**Task directions**
Only the lines of the data holding the string "layout" need to be returned.

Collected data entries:
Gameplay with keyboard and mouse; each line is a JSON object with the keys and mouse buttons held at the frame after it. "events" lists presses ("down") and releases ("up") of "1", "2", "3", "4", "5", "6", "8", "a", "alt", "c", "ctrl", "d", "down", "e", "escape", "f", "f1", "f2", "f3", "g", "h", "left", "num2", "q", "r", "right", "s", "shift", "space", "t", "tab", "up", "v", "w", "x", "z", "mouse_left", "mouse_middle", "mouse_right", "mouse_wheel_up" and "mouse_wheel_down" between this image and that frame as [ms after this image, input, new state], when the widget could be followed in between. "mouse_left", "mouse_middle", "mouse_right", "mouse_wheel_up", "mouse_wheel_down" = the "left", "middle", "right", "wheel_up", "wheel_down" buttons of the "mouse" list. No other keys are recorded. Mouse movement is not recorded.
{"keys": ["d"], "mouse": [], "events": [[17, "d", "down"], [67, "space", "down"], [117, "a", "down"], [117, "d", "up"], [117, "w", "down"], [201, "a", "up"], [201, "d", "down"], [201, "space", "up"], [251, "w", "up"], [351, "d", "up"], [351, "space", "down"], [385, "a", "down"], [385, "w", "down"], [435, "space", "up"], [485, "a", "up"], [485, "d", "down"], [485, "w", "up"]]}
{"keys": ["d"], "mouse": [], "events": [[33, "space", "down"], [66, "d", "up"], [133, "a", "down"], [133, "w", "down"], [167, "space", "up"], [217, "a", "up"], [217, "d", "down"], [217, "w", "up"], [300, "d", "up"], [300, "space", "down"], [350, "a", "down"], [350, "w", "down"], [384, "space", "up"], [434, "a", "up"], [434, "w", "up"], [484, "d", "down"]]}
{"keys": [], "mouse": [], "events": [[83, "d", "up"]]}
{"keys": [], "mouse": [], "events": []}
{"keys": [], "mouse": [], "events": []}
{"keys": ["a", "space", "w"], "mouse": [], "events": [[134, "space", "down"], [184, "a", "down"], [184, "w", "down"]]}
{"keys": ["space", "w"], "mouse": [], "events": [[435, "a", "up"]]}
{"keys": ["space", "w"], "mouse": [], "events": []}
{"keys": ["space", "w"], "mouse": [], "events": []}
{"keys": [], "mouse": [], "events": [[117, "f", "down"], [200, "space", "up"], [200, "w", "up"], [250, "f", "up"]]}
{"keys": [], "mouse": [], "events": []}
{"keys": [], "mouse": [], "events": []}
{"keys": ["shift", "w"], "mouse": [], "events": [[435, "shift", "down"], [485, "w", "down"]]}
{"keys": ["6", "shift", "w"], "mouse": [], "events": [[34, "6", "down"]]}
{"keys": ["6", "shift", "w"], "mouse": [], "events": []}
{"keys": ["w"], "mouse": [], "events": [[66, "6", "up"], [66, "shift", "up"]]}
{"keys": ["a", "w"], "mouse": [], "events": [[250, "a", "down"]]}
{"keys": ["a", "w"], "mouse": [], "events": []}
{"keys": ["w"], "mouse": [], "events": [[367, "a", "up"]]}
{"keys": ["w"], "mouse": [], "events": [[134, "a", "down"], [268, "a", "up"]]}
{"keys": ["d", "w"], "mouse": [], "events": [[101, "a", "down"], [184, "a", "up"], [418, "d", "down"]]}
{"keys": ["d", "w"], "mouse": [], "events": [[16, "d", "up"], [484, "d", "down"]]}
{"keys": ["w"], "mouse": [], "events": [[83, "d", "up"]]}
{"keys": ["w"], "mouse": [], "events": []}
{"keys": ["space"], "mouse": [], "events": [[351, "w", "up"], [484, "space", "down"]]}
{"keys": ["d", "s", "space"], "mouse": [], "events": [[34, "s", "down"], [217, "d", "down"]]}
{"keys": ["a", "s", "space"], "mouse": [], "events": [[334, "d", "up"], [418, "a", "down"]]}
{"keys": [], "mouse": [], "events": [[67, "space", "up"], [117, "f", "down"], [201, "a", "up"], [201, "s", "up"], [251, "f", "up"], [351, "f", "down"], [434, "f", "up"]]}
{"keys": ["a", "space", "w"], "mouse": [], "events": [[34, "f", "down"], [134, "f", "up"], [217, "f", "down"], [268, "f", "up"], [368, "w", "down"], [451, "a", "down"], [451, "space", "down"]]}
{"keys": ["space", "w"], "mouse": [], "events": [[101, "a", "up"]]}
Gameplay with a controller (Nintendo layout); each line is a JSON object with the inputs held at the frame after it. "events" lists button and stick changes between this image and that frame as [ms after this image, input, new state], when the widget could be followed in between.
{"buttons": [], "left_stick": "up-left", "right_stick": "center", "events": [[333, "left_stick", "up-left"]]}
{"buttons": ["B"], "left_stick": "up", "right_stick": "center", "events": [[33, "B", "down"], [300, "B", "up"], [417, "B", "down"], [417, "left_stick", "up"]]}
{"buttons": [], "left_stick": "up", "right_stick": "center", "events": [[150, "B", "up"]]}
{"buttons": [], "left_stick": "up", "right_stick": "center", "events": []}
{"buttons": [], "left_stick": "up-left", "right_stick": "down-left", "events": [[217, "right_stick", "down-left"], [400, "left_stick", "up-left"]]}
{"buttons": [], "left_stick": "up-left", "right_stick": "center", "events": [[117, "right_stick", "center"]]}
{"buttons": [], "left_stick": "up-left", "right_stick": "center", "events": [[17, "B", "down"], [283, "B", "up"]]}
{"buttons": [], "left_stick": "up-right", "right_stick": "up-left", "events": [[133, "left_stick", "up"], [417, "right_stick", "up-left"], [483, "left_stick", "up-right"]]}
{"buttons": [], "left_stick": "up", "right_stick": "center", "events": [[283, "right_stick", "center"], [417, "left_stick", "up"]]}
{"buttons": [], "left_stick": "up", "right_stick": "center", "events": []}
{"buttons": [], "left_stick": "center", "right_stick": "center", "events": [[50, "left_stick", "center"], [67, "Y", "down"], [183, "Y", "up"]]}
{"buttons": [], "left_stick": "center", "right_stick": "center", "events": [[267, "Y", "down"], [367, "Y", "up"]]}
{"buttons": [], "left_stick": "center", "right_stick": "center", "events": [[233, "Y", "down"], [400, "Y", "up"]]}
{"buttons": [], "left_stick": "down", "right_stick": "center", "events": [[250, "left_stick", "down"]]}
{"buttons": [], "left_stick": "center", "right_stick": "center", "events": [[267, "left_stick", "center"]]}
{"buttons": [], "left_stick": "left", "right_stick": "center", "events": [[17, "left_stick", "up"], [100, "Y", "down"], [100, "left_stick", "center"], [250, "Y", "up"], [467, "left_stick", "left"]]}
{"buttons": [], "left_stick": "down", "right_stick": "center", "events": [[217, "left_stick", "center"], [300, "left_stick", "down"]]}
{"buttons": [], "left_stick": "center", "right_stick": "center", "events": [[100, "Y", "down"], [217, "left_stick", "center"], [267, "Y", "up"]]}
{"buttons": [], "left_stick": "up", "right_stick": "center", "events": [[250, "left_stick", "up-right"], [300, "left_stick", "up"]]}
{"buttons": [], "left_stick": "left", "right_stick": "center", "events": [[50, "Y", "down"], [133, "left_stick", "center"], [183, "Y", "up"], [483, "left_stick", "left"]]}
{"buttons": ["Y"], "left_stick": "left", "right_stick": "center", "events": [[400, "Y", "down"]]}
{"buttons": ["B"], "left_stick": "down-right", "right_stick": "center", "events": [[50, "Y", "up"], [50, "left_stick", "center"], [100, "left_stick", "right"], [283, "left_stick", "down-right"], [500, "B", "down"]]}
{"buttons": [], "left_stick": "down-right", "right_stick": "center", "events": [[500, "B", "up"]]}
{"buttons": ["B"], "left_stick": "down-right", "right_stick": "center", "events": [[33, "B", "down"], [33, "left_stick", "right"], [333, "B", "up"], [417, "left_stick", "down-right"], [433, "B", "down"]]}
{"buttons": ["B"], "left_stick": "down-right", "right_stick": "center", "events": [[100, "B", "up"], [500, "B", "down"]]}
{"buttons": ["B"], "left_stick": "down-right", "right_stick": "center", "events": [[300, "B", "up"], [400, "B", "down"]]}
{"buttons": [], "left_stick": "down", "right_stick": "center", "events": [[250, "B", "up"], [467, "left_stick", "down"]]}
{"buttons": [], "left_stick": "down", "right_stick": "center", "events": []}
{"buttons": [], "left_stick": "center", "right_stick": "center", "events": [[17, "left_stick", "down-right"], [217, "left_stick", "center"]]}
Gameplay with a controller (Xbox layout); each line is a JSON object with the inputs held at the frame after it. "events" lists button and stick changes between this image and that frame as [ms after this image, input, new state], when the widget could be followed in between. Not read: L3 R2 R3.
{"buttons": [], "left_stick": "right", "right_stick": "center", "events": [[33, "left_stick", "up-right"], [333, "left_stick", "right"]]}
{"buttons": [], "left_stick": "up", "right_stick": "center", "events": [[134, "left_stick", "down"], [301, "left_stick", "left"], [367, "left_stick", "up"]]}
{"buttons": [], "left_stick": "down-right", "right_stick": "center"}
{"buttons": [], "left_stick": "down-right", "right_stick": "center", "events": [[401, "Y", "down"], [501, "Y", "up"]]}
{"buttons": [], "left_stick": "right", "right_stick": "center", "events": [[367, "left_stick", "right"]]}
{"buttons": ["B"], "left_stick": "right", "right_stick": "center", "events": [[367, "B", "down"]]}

**Exercise answer**
Gameplay with a controller (Nintendo layout); each line is a JSON object with the inputs held at the frame after it. "events" lists button and stick changes between this image and that frame as [ms after this image, input, new state], when the widget could be followed in between.
Gameplay with a controller (Xbox layout); each line is a JSON object with the inputs held at the frame after it. "events" lists button and stick changes between this image and that frame as [ms after this image, input, new state], when the widget could be followed in between. Not read: L3 R2 R3.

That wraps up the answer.